Tracing the cellular and genetic roots of neuropsychiatric disease

A new analysis has revealed detailed information about genetic variation in brain cells that could open new avenues for targeted treatment of diseases such as schizophrenia and Alzheimer’s disease.

The findings, reported May 23 in science, were the result of a multi-institutional collaboration known as PsychENCODE, founded in 2015 by the National Institutes of Health, which seeks new understandings of genomic influences on neuropsychiatric diseases. The study was published alongside related studies in science, Advances in scienceAND Translational Science Medicine.

Previous research has established a strong link between a person’s genetics and their likelihood of developing neuropsychiatric illness, says Mark Gerstein, the Albert L. Williams Professor of Biomedical Informatics at Yale School of Medicine and senior author of the new study.

“Correlations between genetics and your susceptibility to disease are much higher for brain disease than for cancer or heart disease,” Gerstein said. “If your parents have schizophrenia, you’re much more likely to get it than you are to get heart disease if your parents have it. There’s a very large heritability for these brain-related conditions.”

What is less clear, however, is how this genetic variation leads to disease.

“We want to understand the mechanism,” Gerstein said. “What is that gene variant doing in the brain?”

For the new study, the researchers sought to better understand the genetic variation between individual cell types in the brain. To do this, they performed several types of single-cell experiments on more than 2.8 million cells taken from the brains of 388 people, including healthy individuals and others with schizophrenia, bipolar disorder, autism spectrum disorder, stress disorder post-traumatic and Alzheimer’s. disease.

From that group of cells, the researchers identified 28 different cell types. Then they examined gene expression and regulation within those cell types.

In one analysis, the researchers were able to link gene expression to variants in “upstream” regulatory regions, parts of the genetic code located before the gene in question that can increase or decrease gene expression.

“This is useful because if you have a variant of interest, you can now link it to a gene,” Gerstein said. “And that’s really powerful because it helps you interpret the variants. It helps you understand what effect they have on the brain. And because we looked at all cell types, our data also allows you to link that variant with an individual cell type.”

The researchers also assessed how particular genes, such as those associated with neurotransmitters, varied between individuals and cell types, finding that variability was typically higher between cell types than between individuals. This pattern was even stronger for genes encoding proteins targeted for drug treatment.
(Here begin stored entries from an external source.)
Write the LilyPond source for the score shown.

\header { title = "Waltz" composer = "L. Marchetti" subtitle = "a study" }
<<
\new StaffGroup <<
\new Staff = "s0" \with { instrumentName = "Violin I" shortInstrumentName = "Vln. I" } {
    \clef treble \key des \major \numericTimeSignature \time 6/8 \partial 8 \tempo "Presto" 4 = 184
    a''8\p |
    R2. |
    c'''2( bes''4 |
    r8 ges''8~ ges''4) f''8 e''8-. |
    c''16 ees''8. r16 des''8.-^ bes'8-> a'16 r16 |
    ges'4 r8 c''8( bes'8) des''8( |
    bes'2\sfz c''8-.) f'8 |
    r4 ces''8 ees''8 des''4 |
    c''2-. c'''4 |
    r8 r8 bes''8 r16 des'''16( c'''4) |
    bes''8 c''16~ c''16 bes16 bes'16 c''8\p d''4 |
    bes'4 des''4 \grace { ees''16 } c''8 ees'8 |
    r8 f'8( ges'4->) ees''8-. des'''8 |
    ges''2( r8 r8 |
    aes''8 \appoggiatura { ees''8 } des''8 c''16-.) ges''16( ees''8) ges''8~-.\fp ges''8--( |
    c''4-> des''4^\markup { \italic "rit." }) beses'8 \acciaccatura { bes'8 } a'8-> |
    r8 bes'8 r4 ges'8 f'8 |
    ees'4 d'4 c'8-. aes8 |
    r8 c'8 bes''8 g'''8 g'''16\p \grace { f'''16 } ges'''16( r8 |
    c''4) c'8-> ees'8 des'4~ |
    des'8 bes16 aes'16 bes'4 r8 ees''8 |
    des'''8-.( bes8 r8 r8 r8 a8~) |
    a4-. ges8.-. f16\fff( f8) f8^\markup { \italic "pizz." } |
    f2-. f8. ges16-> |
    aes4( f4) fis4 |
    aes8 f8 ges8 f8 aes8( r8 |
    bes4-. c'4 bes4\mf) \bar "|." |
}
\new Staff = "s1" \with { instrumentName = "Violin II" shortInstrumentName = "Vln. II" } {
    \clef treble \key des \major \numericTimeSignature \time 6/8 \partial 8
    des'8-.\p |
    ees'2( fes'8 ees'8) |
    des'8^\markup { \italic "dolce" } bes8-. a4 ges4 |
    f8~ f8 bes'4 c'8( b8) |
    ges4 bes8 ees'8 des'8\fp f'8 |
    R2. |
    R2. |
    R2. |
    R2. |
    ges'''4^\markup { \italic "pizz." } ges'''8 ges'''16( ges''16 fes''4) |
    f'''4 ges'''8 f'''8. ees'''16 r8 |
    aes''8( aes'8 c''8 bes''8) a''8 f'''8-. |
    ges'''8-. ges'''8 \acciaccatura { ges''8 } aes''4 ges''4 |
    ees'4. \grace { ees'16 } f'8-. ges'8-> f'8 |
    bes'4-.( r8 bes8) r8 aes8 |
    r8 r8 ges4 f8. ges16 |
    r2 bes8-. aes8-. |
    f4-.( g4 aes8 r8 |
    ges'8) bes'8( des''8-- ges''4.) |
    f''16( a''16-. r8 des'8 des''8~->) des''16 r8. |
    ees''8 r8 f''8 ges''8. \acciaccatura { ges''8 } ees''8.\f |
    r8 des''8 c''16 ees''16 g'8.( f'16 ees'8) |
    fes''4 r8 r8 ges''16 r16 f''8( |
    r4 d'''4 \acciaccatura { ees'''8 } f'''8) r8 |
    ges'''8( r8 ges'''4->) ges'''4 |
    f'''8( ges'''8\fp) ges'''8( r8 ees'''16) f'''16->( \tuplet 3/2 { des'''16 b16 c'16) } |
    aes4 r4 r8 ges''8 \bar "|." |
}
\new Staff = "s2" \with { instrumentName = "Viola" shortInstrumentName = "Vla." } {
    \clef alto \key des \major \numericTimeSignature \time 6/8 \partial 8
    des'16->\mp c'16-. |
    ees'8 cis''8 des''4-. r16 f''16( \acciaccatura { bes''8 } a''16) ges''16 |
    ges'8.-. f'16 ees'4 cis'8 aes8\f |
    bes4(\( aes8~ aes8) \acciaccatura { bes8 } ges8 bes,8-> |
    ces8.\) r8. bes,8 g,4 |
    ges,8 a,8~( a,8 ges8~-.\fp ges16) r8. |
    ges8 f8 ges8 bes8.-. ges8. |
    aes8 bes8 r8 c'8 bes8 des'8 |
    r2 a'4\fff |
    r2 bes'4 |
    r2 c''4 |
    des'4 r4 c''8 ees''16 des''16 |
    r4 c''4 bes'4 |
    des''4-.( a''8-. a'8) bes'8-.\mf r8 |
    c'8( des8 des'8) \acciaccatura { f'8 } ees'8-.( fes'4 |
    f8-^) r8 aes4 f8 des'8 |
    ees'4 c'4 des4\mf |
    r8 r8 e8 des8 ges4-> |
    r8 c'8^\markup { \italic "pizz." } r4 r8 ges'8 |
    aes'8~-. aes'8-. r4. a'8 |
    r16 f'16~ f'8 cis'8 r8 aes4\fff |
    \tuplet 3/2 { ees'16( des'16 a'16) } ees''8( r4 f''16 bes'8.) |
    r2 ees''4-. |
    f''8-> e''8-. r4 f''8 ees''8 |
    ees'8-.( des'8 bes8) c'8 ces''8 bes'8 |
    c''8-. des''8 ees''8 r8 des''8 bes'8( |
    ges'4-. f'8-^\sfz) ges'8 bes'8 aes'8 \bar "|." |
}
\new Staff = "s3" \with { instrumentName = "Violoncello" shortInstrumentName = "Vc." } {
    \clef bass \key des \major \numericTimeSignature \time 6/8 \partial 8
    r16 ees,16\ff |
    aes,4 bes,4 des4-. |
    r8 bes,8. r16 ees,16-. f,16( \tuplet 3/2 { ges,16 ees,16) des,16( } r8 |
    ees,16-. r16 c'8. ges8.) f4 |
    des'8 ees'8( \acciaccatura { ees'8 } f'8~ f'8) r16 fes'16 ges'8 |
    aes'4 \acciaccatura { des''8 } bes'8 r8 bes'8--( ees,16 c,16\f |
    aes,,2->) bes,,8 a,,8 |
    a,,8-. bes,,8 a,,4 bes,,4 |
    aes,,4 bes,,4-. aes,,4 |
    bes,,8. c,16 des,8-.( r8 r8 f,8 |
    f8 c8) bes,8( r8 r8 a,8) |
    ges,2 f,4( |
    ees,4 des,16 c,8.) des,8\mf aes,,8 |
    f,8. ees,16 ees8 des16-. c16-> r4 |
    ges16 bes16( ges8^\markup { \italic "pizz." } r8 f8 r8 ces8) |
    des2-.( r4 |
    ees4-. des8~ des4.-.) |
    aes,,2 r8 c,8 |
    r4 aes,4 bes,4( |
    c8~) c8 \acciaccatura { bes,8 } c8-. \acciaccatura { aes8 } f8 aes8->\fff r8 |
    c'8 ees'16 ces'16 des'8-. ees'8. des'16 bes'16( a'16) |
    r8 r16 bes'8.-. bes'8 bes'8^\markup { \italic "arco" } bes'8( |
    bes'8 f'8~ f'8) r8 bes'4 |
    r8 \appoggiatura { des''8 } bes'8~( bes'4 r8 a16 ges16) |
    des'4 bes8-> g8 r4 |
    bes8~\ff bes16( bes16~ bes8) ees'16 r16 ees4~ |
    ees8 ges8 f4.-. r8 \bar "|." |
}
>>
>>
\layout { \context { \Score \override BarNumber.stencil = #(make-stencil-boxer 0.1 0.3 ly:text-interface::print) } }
“And that’s generally good for a drug,” Gerstein said. “That means those drugs are localized to specific types of cells and don’t affect your whole brain or body. It also means those drugs are more likely to be unaffected by genetic variants and work on many people.”

Using the data generated from the analysis, the researchers were able to map the type’s genetic regulatory networks within cells and communication networks between cells, and then connect those networks to a machine learning model. Then, using an individual’s genetic information, the model could predict whether they had a brain disease.

“Because these networks were encoded in the model, when the model made a prediction, we could see which parts of the network contributed to it,” Gerstein said. “So we could identify which genes and cell types were important for that prediction. And that could suggest candidate drug targets.”

In one example, the model predicted that an individual with a particular genetic variant might have bipolar disorder, and the researchers could see that the prediction was based on two genes in three cell types. In another, researchers identified six genes in six cell types that contributed to a prediction of schizophrenia.

The model also worked in the opposite direction. Researchers can introduce a genetic disturbance and see how it might affect an individual’s network and health. This, Gerstein says, is useful for drug design or to see how well drugs or drug combinations might work as treatments.

Together, the findings could help facilitate precision medicine approaches to neuropsychiatric diseases, the researchers said.

To further this work, the consortium has made its results and model available to other researchers.

“Our vision is that researchers interested in a particular gene or variant can use our resources to better understand what it’s doing in the brain or perhaps identify new candidate drug targets to investigate further,” said Gerstein.